Elucidation of membrane interface chemistry for electro-chemical processes

电化学过程膜界面化学的阐明

• 批准号: EP/P009050/1
• 负责人: Stuart Holmes
• 金额: $ 213.51万
• 依托单位: University of Manchester
• 依托单位国家: 英国
• 项目类别: Research Grant
• 财政年份: 2017
• 资助国家: 英国
• 起止时间: 2017 至 无数据
• 项目状态: 已结题
• 来源: https://gtr.ukri.org/projects?ref=EP%2FP009050%2F1
• 关键词: Elucidation; membrane; interface; chemistry; electro

Fuel cells have been promoted as a pollution free alternative for energy generation. However, there are several constraints, based around the materials used, which have limited the implementation of this technology. This proposal provides the understanding of the chemical processes occurring in the materials and at the interfaces between the materials which drive the technology and the changes this chemistry causes to the materials. This will enable the design of fuel cell systems and choice of materials to mitigate these changes which reduce performance.The electro-chemical processes which occur in fuel cells (both high and low temperature systems) are not unique to this technology and to demonstrate the efficacy of the study across all temperature ranges (from room temperature to 1200oC) we will also look at the separation of CO2 using dual phase membranes. While still an emerging technology, these membranes encounter similar problems to fuel cells and are extremely exciting as potential short term solutions for existing energy generation systems where CO2 is generated.Several extremely powerful, cutting edge, analytical techniques are available which when applied in real time will allow the observation of the chemistry at atomic level. As a consequence the changes caused by operation of the system can be identified and explained. This project couples the application of existing state-of-the-art techniques with the development of these techniques where necessary to allow researchers to follow the changes as the chemical transformation of fuels into power, or CO2 separation, occur.The potential benefit of this work is that the route to market for all three technologies will be enhanced by a deeper understanding of the chemistry. Hence, the environmental potential of the adoption of these systems will be realised. In addition, the ability to follow processes within working systems will be of great interest to the scientific community working in parallel disciplines such as the design of barriers to prevent corrosion.

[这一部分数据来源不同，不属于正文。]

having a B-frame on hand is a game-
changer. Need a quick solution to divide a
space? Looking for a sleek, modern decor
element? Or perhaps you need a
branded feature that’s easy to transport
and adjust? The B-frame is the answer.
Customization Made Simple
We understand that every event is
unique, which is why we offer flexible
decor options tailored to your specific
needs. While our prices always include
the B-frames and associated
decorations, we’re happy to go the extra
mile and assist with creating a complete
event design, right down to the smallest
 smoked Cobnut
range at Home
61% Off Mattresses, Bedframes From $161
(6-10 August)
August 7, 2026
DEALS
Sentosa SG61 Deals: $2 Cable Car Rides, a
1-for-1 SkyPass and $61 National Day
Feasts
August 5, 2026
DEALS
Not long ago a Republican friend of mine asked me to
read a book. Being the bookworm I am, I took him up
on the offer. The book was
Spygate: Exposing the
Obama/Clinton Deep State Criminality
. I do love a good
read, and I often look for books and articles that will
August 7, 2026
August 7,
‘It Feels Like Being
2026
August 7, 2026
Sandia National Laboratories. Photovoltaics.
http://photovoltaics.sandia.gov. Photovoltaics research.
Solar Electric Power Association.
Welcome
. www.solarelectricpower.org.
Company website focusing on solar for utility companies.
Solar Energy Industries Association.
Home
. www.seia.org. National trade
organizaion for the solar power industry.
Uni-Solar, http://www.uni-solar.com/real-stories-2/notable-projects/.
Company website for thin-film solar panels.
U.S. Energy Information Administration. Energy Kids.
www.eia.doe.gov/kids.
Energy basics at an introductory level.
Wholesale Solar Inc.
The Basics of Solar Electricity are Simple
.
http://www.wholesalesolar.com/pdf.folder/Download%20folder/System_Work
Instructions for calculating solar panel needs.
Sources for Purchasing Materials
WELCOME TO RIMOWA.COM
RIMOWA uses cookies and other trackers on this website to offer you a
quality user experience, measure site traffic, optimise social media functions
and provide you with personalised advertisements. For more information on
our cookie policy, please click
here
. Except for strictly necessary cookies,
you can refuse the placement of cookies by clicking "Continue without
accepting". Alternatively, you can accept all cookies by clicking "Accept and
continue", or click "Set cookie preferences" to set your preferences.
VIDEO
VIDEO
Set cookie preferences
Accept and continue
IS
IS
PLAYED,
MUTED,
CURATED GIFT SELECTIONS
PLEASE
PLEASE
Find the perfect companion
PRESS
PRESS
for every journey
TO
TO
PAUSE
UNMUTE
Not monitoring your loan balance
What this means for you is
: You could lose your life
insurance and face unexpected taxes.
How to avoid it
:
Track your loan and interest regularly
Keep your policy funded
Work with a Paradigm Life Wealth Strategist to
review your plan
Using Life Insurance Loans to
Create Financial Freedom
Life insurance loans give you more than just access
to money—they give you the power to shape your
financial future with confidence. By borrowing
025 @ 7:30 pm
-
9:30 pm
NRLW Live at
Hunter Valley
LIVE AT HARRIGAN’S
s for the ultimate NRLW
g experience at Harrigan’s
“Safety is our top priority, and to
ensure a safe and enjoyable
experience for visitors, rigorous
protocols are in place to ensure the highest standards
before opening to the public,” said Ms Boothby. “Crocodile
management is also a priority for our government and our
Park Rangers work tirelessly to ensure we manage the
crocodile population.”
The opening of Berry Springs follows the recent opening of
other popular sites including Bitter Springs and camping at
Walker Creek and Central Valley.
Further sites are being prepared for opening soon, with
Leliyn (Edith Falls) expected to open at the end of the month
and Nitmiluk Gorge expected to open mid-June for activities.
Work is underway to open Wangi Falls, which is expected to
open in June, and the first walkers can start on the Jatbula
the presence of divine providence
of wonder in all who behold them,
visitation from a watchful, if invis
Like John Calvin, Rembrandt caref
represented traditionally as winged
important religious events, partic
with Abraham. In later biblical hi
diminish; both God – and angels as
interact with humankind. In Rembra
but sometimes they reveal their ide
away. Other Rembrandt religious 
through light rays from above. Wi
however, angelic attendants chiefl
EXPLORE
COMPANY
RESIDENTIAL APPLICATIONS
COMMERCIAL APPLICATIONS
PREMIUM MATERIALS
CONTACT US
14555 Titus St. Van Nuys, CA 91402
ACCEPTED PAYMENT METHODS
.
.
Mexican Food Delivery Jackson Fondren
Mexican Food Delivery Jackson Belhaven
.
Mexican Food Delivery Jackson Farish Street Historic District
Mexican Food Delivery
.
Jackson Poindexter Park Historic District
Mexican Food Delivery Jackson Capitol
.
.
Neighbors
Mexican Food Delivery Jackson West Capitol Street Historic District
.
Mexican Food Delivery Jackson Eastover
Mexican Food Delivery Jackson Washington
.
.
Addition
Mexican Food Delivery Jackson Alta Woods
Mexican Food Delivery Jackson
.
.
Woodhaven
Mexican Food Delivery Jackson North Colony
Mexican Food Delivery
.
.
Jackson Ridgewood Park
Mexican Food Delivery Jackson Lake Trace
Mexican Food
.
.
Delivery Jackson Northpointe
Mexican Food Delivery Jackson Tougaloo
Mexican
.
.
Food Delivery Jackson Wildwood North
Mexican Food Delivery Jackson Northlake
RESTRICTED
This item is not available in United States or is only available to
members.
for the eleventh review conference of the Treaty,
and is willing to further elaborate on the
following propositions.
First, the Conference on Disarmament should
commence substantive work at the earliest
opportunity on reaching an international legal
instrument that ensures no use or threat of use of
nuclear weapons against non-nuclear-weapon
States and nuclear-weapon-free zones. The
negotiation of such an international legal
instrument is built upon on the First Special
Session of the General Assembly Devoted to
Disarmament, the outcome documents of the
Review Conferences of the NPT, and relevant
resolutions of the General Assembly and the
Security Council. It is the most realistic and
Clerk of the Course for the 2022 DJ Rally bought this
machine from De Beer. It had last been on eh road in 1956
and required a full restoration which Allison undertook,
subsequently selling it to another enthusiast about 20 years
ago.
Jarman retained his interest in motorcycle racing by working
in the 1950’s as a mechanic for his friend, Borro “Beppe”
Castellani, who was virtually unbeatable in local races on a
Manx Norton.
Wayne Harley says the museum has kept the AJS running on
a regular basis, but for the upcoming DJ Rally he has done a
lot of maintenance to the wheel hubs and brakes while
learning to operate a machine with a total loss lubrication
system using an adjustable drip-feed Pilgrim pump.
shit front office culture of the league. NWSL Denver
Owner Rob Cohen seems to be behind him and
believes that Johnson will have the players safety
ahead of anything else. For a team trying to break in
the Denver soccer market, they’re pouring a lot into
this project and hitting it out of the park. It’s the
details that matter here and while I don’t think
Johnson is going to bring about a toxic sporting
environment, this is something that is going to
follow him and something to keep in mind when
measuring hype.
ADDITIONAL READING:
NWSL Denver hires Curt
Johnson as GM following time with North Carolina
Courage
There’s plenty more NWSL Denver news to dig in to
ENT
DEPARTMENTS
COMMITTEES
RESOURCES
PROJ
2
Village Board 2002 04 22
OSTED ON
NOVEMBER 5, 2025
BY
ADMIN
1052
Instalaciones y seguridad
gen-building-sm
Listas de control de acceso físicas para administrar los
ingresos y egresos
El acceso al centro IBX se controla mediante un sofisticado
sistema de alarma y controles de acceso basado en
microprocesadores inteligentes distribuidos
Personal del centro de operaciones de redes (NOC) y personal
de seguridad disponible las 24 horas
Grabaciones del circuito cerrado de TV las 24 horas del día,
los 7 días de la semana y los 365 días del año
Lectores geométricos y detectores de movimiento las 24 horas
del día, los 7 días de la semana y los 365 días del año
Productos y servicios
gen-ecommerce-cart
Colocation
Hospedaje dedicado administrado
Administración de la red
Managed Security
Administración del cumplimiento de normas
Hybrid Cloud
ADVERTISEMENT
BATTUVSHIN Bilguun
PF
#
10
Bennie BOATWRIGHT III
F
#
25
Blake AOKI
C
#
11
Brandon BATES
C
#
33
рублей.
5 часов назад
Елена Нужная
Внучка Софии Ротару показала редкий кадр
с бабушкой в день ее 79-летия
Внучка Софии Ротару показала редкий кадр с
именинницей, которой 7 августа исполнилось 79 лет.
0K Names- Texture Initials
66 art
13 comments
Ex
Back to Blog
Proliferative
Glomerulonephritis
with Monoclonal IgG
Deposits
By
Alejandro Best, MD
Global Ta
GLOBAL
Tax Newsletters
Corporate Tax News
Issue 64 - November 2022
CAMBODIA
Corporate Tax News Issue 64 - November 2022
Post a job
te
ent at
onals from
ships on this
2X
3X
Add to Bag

燃料电池已被推广为一种无污染的能源生产替代方案。然而，基于所使用的材料，存在一些限制，限制了该技术的实施。该提案提供了对材料中以及驱动技术的材料之间的界面处发生的化学过程以及这种化学对材料造成的变化的理解。这将使燃料电池系统的设计和材料的选择能够减轻这些降低性能的变化。燃料电池（高温和低温系统）中发生的电化学过程并不是该技术所独有的，并且证明了其功效在所有温度范围（从室温到 1200oC）的研究中，我们还将研究使用双相膜分离 CO2。虽然这些膜仍然是一项新兴技术，但它们遇到了与燃料电池类似的问题，并且作为产生二氧化碳的现有能源发电系统的潜在短期解决方案非常令人兴奋。当实时应用时，可以使用几种极其强大的尖端分析技术将允许在原子水平上观察化学反应。因此，可以识别并解释由系统操作引起的变化。该项目将现有最先进技术的应用与必要时这些技术的开发结合起来，以便研究人员能够跟踪燃料化学转化为电力或二氧化碳分离时发生的变化。该项目的潜在好处工作的重点是，通过对化学的更深入了解，将增强所有三种技术的市场途径。因此，采用这些系统的环境潜力将得到实现。此外，在工作系统内跟踪流程的能力将引起从事并行学科（例如防止腐蚀的屏障设计）的科学界的极大兴趣。

项目成果

Enhanced superconductivity in few-layer TaS2 due to healing by oxygenation.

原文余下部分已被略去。